Directive 1 ->
In the court opinion, which county's superior court heard the case below?
Directive 2 ->
In the rows, reproduce each line verbatim from the line containing "family: Juncaceae" through the line containing "county / district: Clallam", including both of those lines.

Passage shown ->
Opinion
A145766
03-09-2017
THE PEOPLE, Plaintiff and Respondent, v. WAYNE CHARLES SARVER, Defendant and Appellant.
NOT TO BE PUBLISHED IN OFFICIAL REPORTS
California Rules of Court, rule 8.1115(a), prohibits courts and parties from citing or relying on opinions not certified for publication or ordered published, except as specified by rule 8.1115(b). This opinion has not been certified for publication or ordered published for purposes of rule 8.1115. (Sonoma County Super. Ct. No. SCR-660779)
I.
INTRODUCTION
Wayne Charles Sarver appeals from his conviction and sentence following his plea of no contest to one count of possession of a stolen vehicle (Pen. Code, § 496d, subd. (a)), and his admission to having been convicted of a prior strike within the meaning of section 1170.12. He contends the court erred in the manner in which it conducted his motion for new counsel, pursuant to People v. Marsden (1970) 2 Cal.3d 118 (Marsden), and in ultimately denying it, and in failing to rule on his motion to withdraw his plea based upon the same claim of ineffective assistance of counsel.
All further statutory references are to the Penal Code unless otherwise indicated.
A certificate of probable cause was issued by the trial court in connection with this appeal.
We conclude there was no error in the manner with which the court heard and decided appellant's Marsden motion, and in denying that motion, the court disposed of his motion to withdraw his plea, which was based only on his claim of ineffective assistance of counsel. Furthermore, if there was any procedural error in connection with the motion to withdraw his plea, any such error was harmless. Accordingly, we affirm the judgment.
II.
FACTS UNDERLYING OFFENSE
The facts are taken from the presentence probation report.

Available records ->
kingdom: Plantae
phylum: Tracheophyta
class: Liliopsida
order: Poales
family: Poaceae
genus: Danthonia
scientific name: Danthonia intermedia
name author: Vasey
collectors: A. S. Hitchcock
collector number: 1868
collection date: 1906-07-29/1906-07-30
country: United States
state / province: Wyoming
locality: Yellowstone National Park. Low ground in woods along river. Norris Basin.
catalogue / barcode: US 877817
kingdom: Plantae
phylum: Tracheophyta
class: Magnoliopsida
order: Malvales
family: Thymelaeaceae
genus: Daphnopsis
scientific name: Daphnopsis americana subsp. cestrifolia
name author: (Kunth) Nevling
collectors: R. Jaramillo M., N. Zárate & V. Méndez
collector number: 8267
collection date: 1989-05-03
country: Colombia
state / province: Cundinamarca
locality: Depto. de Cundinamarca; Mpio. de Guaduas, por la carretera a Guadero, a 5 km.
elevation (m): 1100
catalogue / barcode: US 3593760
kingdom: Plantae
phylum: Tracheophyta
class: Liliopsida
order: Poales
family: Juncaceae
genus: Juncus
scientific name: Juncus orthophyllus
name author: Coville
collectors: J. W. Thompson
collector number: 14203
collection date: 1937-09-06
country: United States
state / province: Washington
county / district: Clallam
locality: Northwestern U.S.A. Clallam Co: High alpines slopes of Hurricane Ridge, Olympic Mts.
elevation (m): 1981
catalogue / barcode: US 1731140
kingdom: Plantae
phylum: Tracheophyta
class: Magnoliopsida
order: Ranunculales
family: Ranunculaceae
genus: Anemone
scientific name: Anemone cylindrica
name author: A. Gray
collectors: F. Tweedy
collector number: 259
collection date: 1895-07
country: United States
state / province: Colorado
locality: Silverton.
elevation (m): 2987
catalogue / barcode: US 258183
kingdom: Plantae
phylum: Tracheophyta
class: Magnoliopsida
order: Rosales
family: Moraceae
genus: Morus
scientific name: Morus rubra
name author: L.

Task output 1 ->
Sonoma County

Task output 2 ->
family: Juncaceae
genus: Juncus
scientific name: Juncus orthophyllus
name author: Coville
collectors: J. W. Thompson
collector number: 14203
collection date: 1937-09-06
country: United States
state / province: Washington
county / district: Clallam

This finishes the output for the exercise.